A line belongs in the answer if it contains "https"; copy every such line from the entries below.

(Saved entries)
============================================================
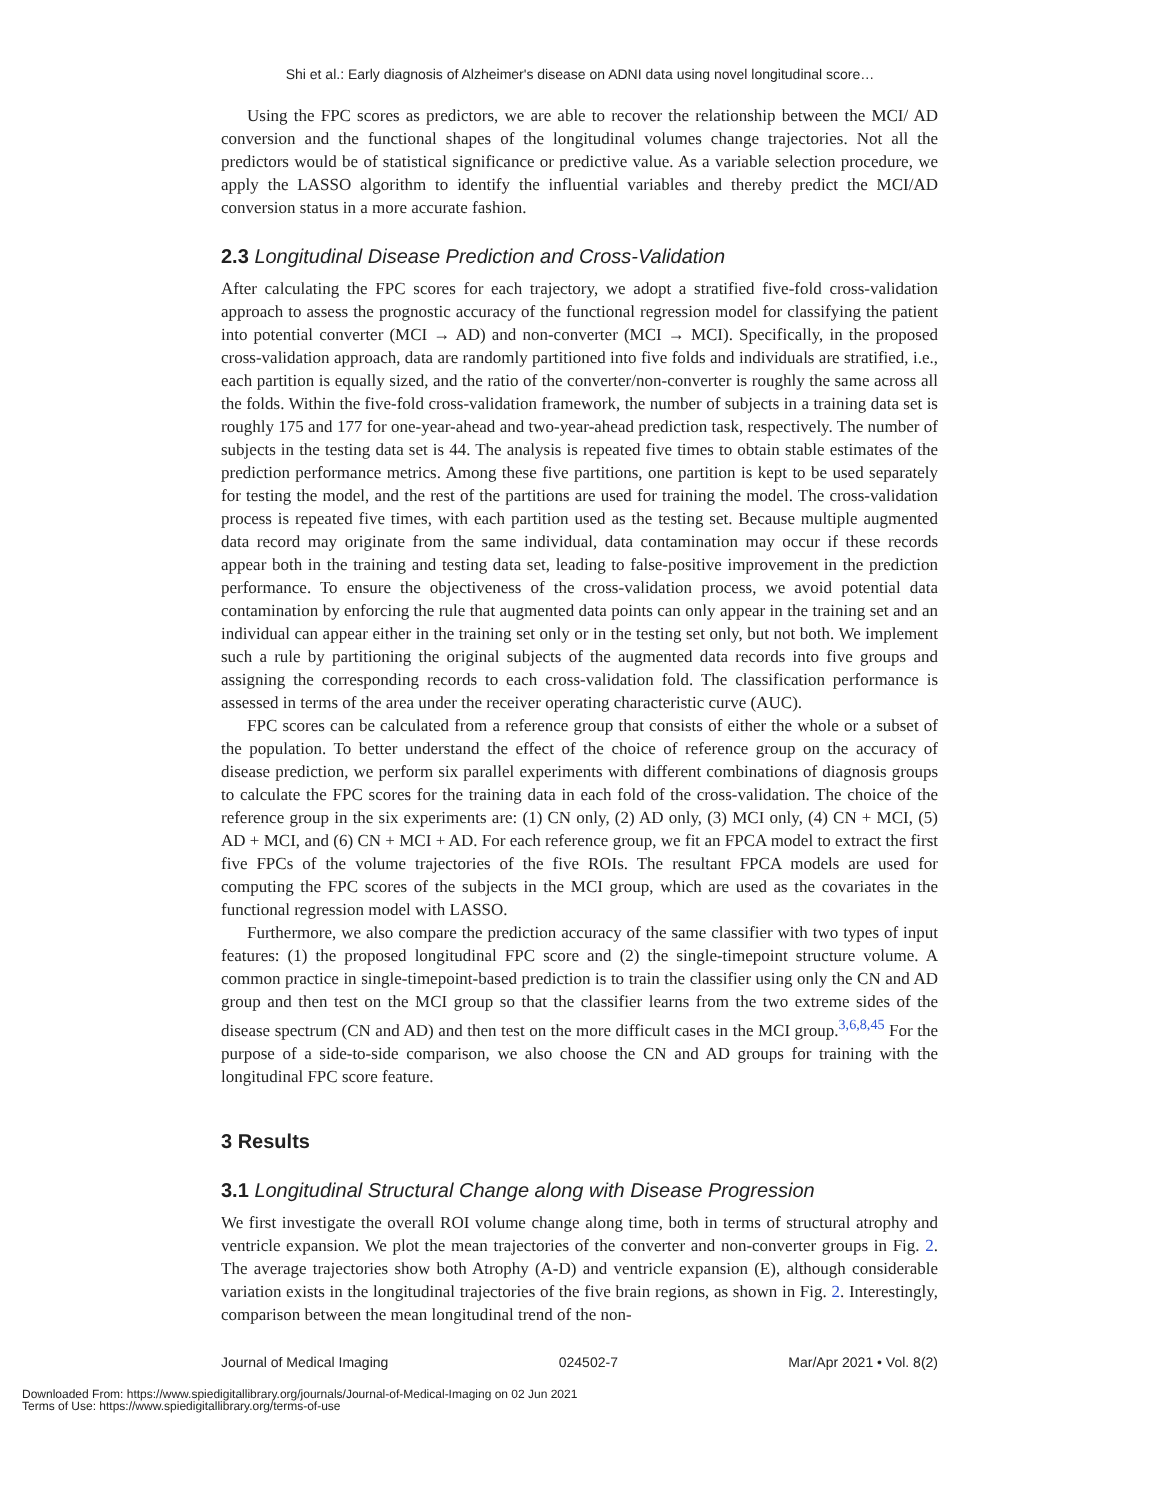Shi et al.: Early diagnosis of Alzheimer's disease on ADNI data using novel longitudinal score…
Using the FPC scores as predictors, we are able to recover the relationship between the MCI/ AD conversion and the functional shapes of the longitudinal volumes change trajectories. Not all the predictors would be of statistical significance or predictive value. As a variable selection procedure, we apply the LASSO algorithm to identify the influential variables and thereby predict the MCI/AD conversion status in a more accurate fashion.
2.3 Longitudinal Disease Prediction and Cross-Validation
After calculating the FPC scores for each trajectory, we adopt a stratified five-fold cross-validation approach to assess the prognostic accuracy of the functional regression model for classifying the patient into potential converter (MCI → AD) and non-converter (MCI → MCI). Specifically, in the proposed cross-validation approach, data are randomly partitioned into five folds and individuals are stratified, i.e., each partition is equally sized, and the ratio of the converter/non-converter is roughly the same across all the folds. Within the five-fold cross-validation framework, the number of subjects in a training data set is roughly 175 and 177 for one-year-ahead and two-year-ahead prediction task, respectively. The number of subjects in the testing data set is 44. The analysis is repeated five times to obtain stable estimates of the prediction performance metrics. Among these five partitions, one partition is kept to be used separately for testing the model, and the rest of the partitions are used for training the model. The cross-validation process is repeated five times, with each partition used as the testing set. Because multiple augmented data record may originate from the same individual, data contamination may occur if these records appear both in the training and testing data set, leading to false-positive improvement in the prediction performance. To ensure the objectiveness of the cross-validation process, we avoid potential data contamination by enforcing the rule that augmented data points can only appear in the training set and an individual can appear either in the training set only or in the testing set only, but not both. We implement such a rule by partitioning the original subjects of the augmented data records into five groups and assigning the corresponding records to each cross-validation fold. The classification performance is assessed in terms of the area under the receiver operating characteristic curve (AUC).
FPC scores can be calculated from a reference group that consists of either the whole or a subset of the population. To better understand the effect of the choice of reference group on the accuracy of disease prediction, we perform six parallel experiments with different combinations of diagnosis groups to calculate the FPC scores for the training data in each fold of the cross-validation. The choice of the reference group in the six experiments are: (1) CN only, (2) AD only, (3) MCI only, (4) CN + MCI, (5) AD + MCI, and (6) CN + MCI + AD. For each reference group, we fit an FPCA model to extract the first five FPCs of the volume trajectories of the five ROIs. The resultant FPCA models are used for computing the FPC scores of the subjects in the MCI group, which are used as the covariates in the functional regression model with LASSO.
Furthermore, we also compare the prediction accuracy of the same classifier with two types of input features: (1) the proposed longitudinal FPC score and (2) the single-timepoint structure volume. A common practice in single-timepoint-based prediction is to train the classifier using only the CN and AD group and then test on the MCI group so that the classifier learns from the two extreme sides of the disease spectrum (CN and AD) and then test on the more difficult cases in the MCI group.<sup>3,6,8,45</sup> For the purpose of a side-to-side comparison, we also choose the CN and AD groups for training with the longitudinal FPC score feature.
3 Results
3.1 Longitudinal Structural Change along with Disease Progression
We first investigate the overall ROI volume change along time, both in terms of structural atrophy and ventricle expansion. We plot the mean trajectories of the converter and non-converter groups in Fig. 2. The average trajectories show both Atrophy (A-D) and ventricle expansion (E), although considerable variation exists in the longitudinal trajectories of the five brain regions, as shown in Fig. 2. Interestingly, comparison between the mean longitudinal trend of the non-
Journal of Medical Imaging 024502-7 Mar/Apr 2021 • Vol. 8(2)
Downloaded From: https://www.spiedigitallibrary.org/journals/Journal-of-Medical-Imaging on 02 Jun 2021
Terms of Use: https://www.spiedigitallibrary.org/terms-of-use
============================================================
▸ Worked solution
Downloaded From: https://www.spiedigitallibrary.org/journals/Journal-of-Medical-Imaging on 02 Jun 2021
Terms of Use: https://www.spiedigitallibrary.org/terms-of-use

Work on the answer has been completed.